── Data to process ──

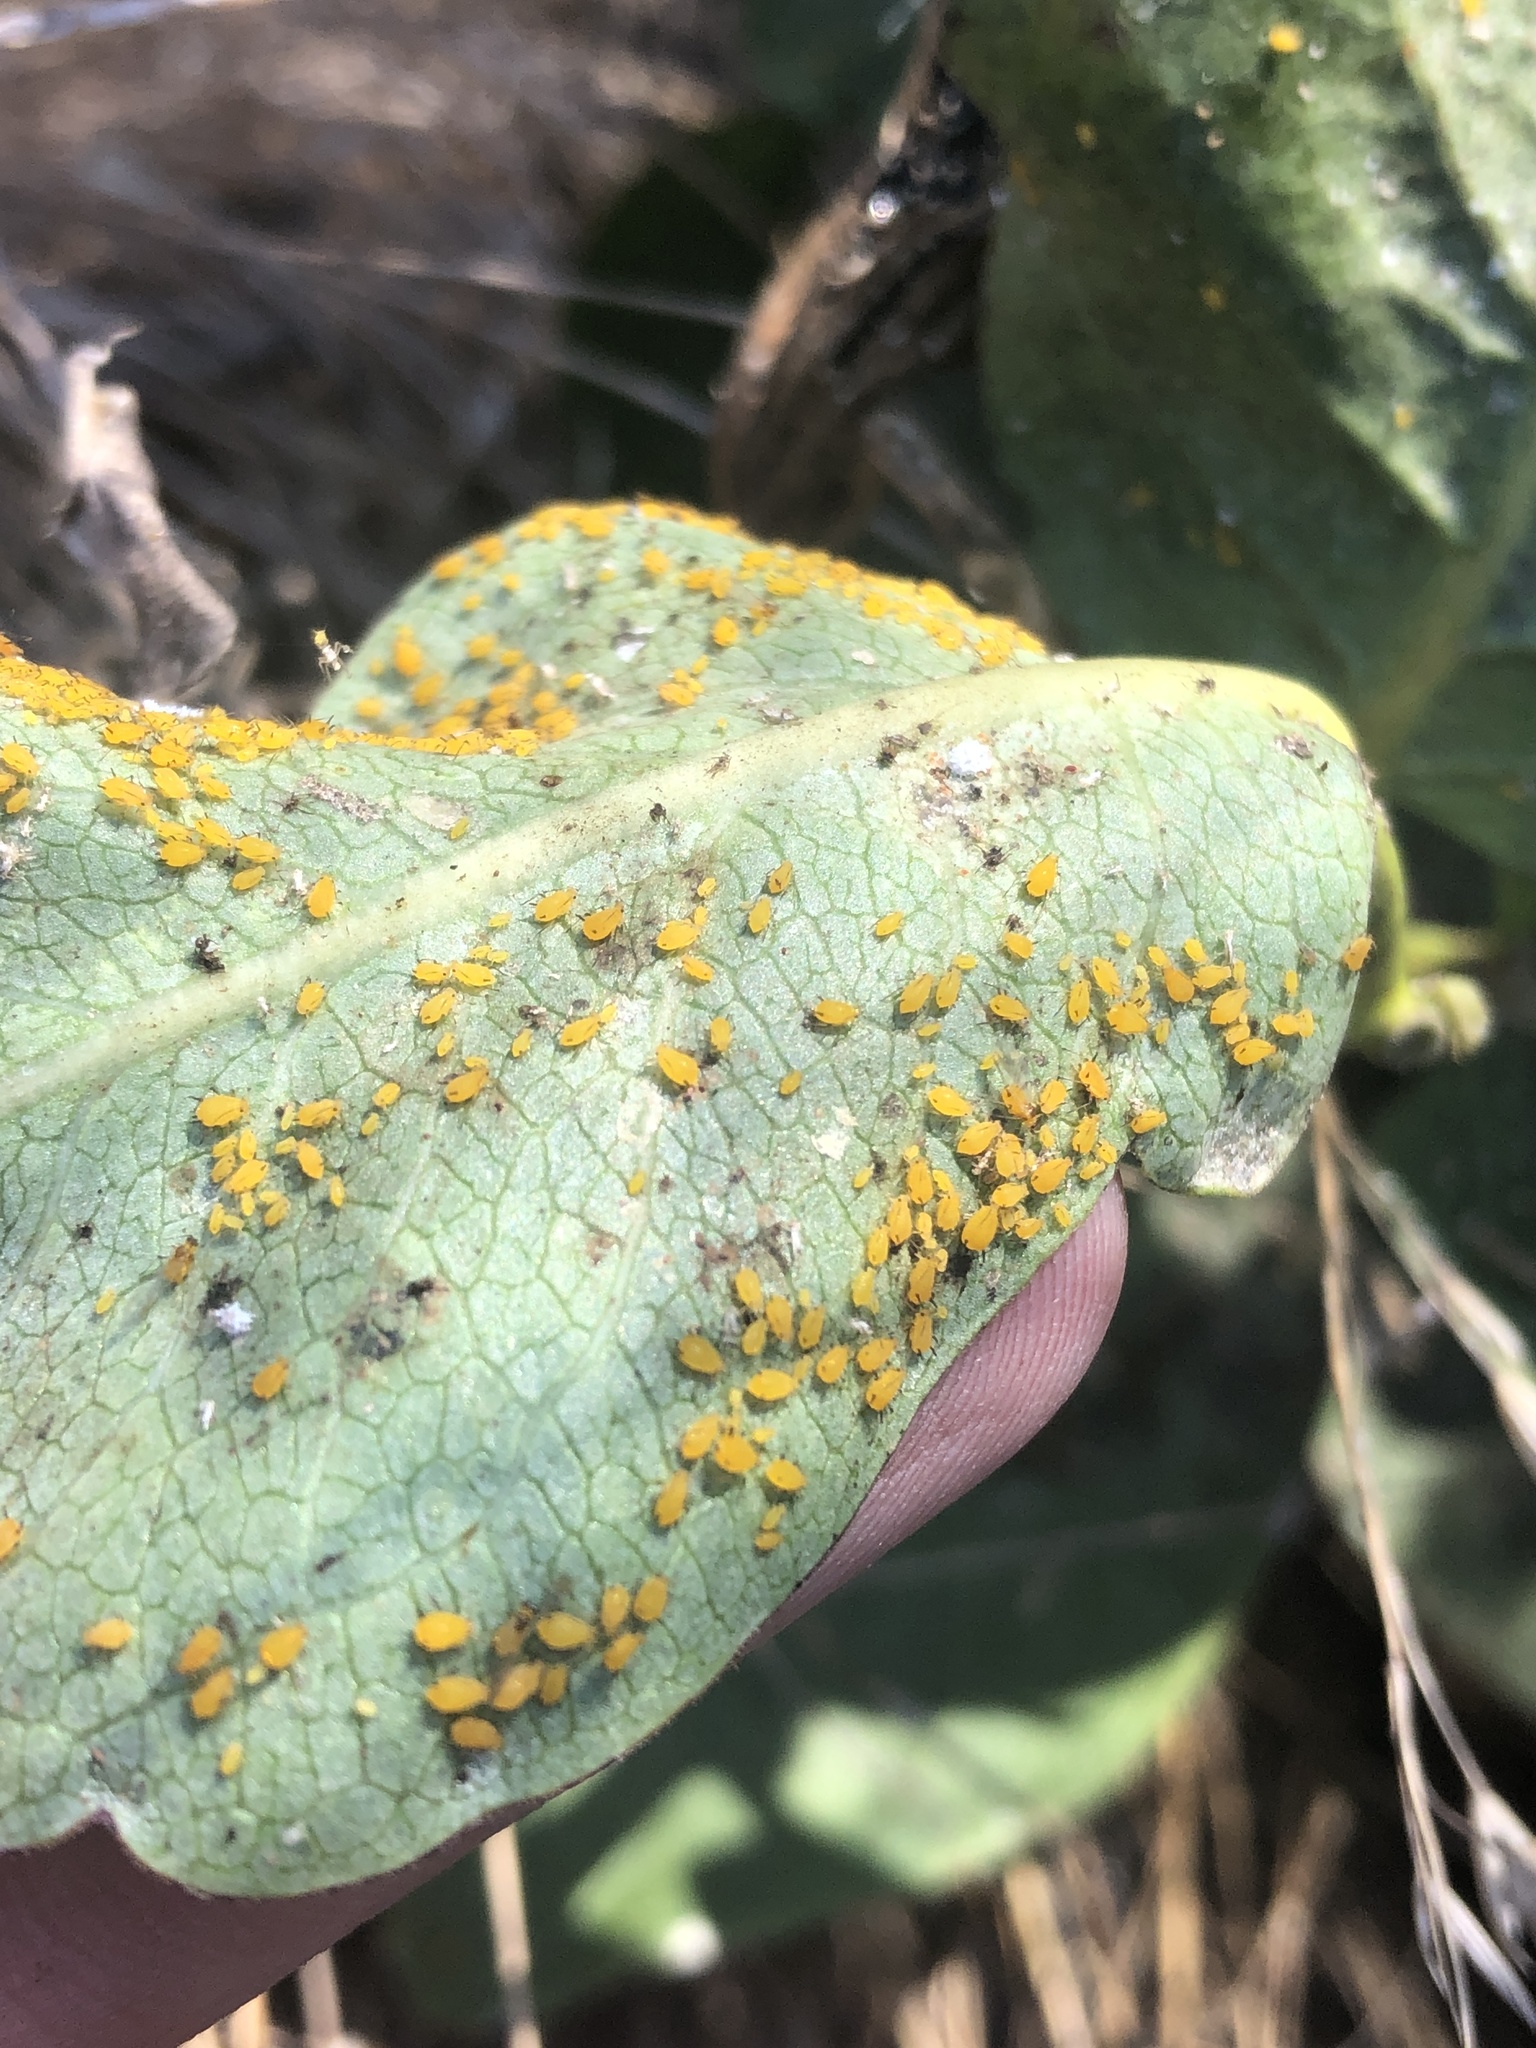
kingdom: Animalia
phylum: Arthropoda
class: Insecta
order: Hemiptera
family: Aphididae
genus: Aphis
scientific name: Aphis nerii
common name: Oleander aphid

───
── Data to process ──

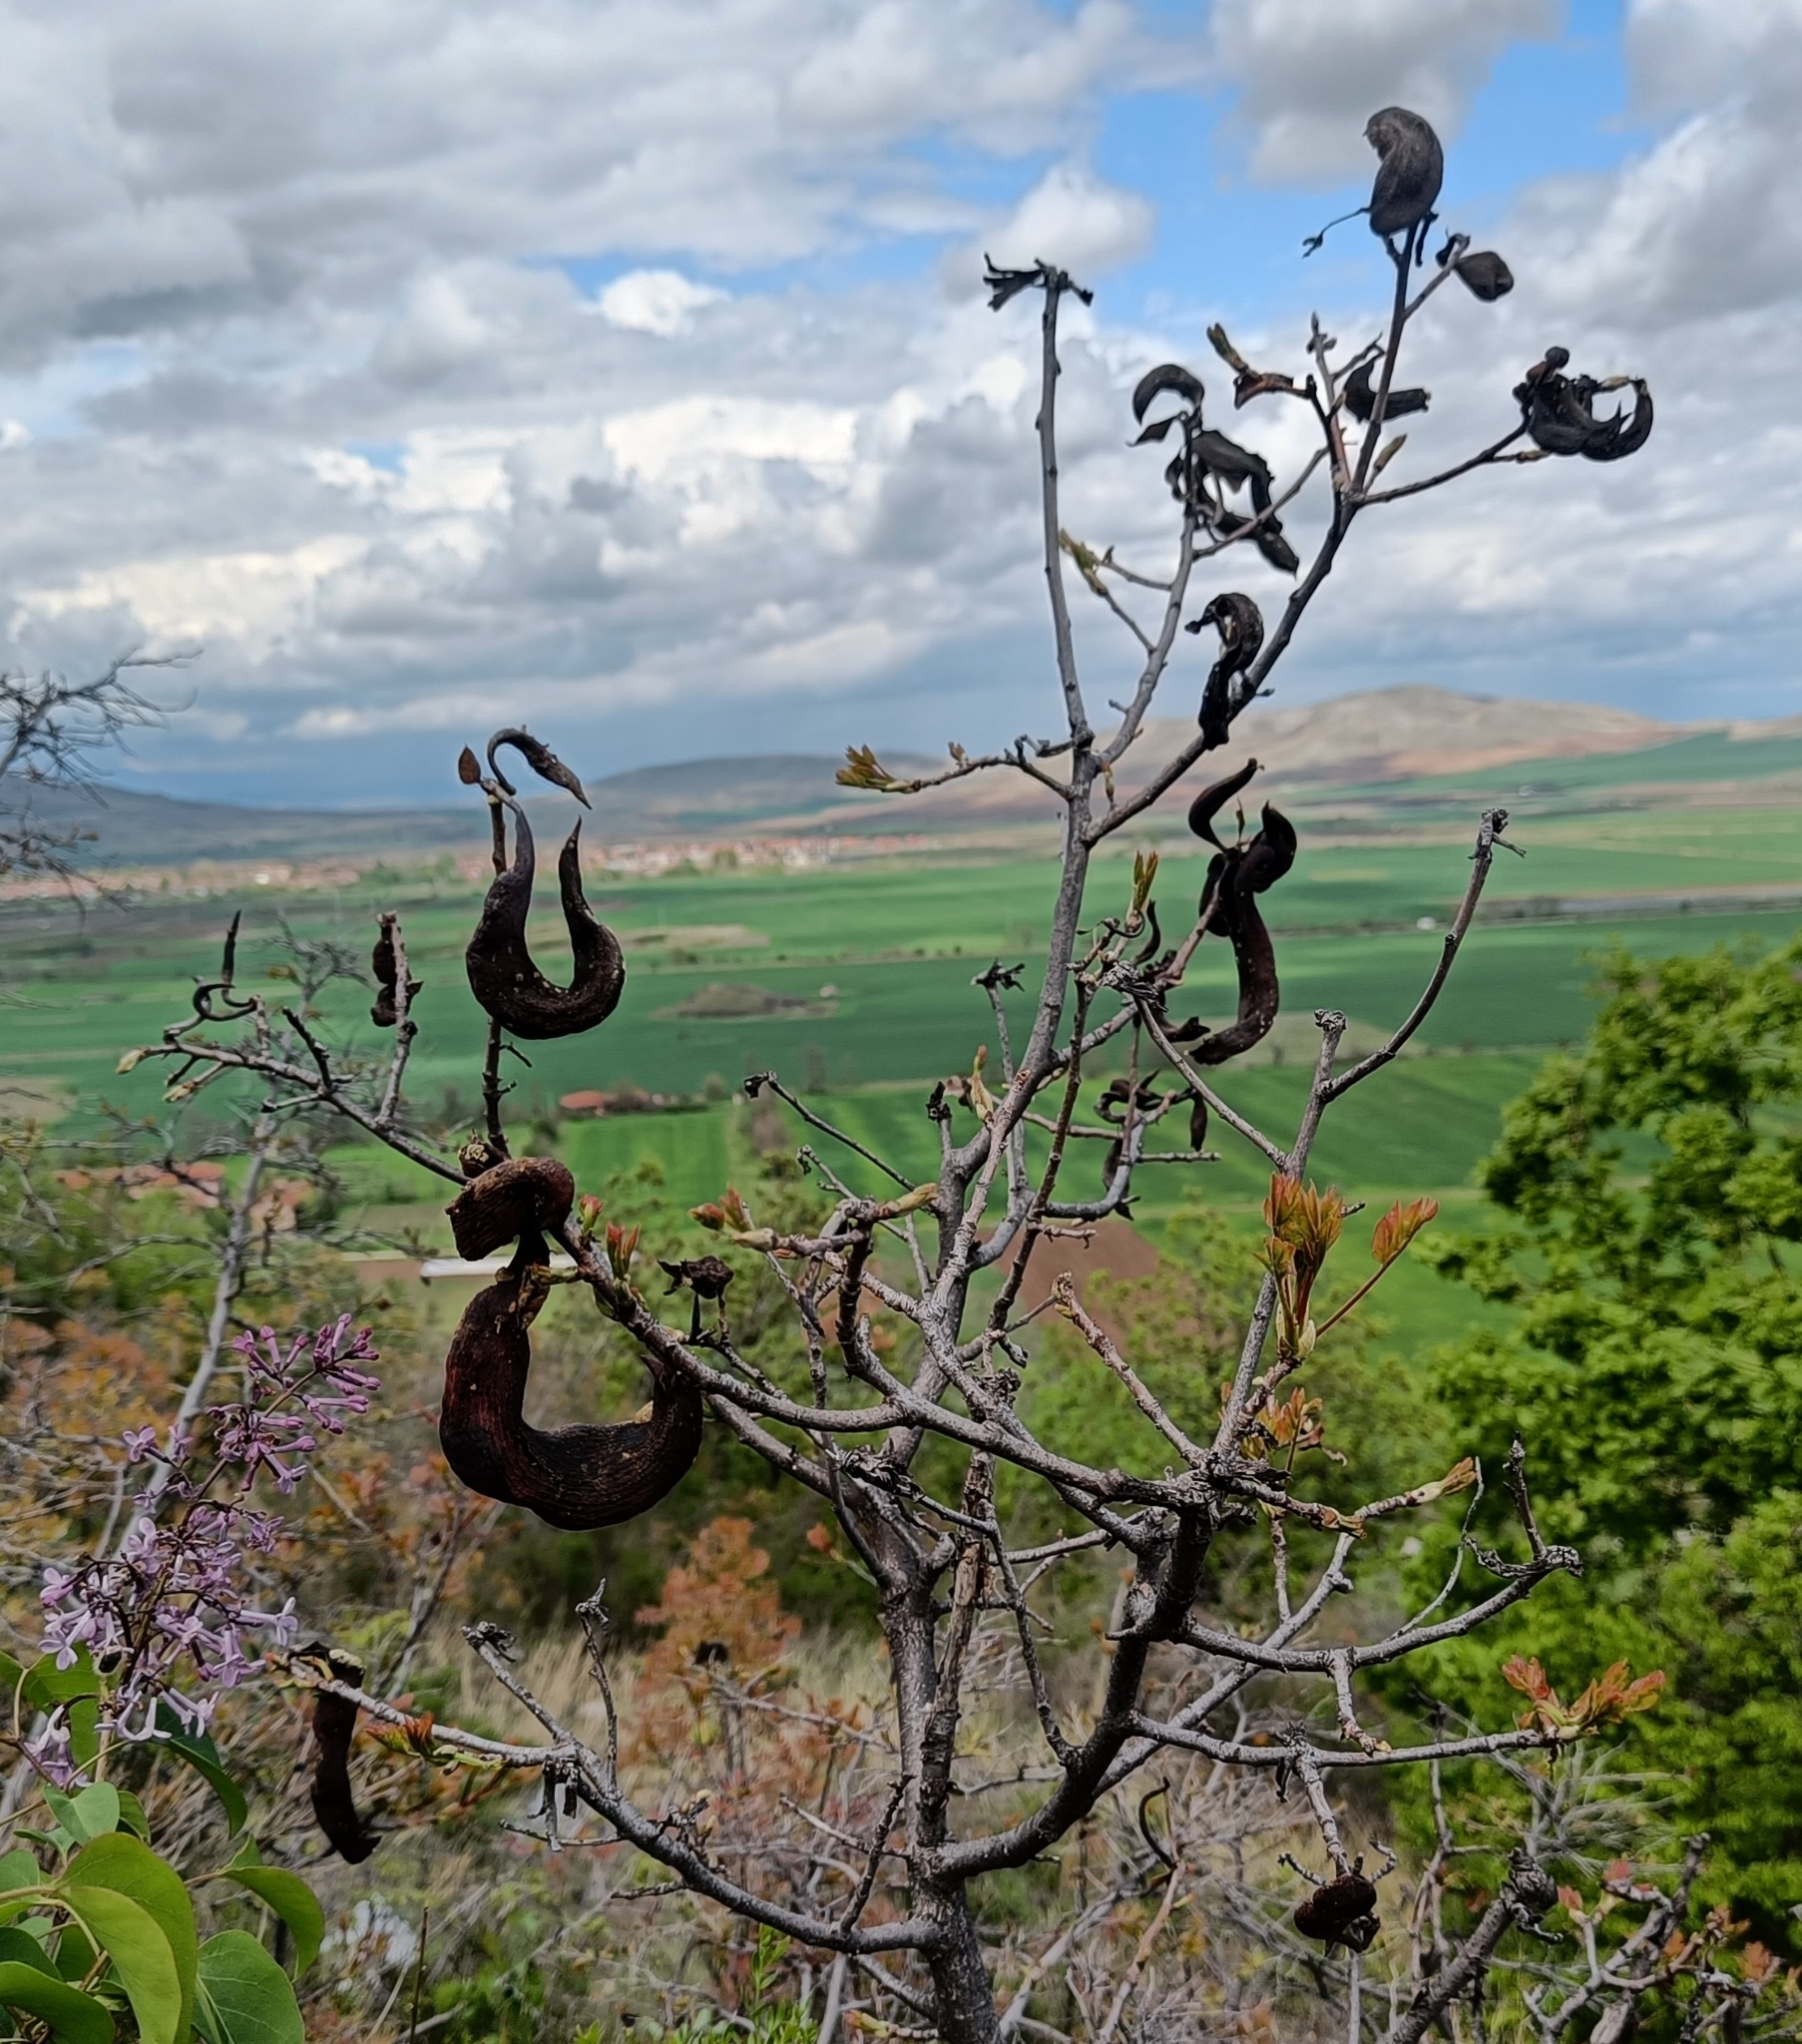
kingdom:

───

Instruction:
In the listing, swap "scientific name" for "Latin name" and write out only the lines starting at the one that has "kingdom: Animalia" and ending after the one that has "scientific name: Aphis nerii". Keep everything else in them the same.

Solution to this task:
kingdom: Animalia
phylum: Arthropoda
class: Insecta
order: Hemiptera
family: Aphididae
genus: Aphis
Latin name: Aphis nerii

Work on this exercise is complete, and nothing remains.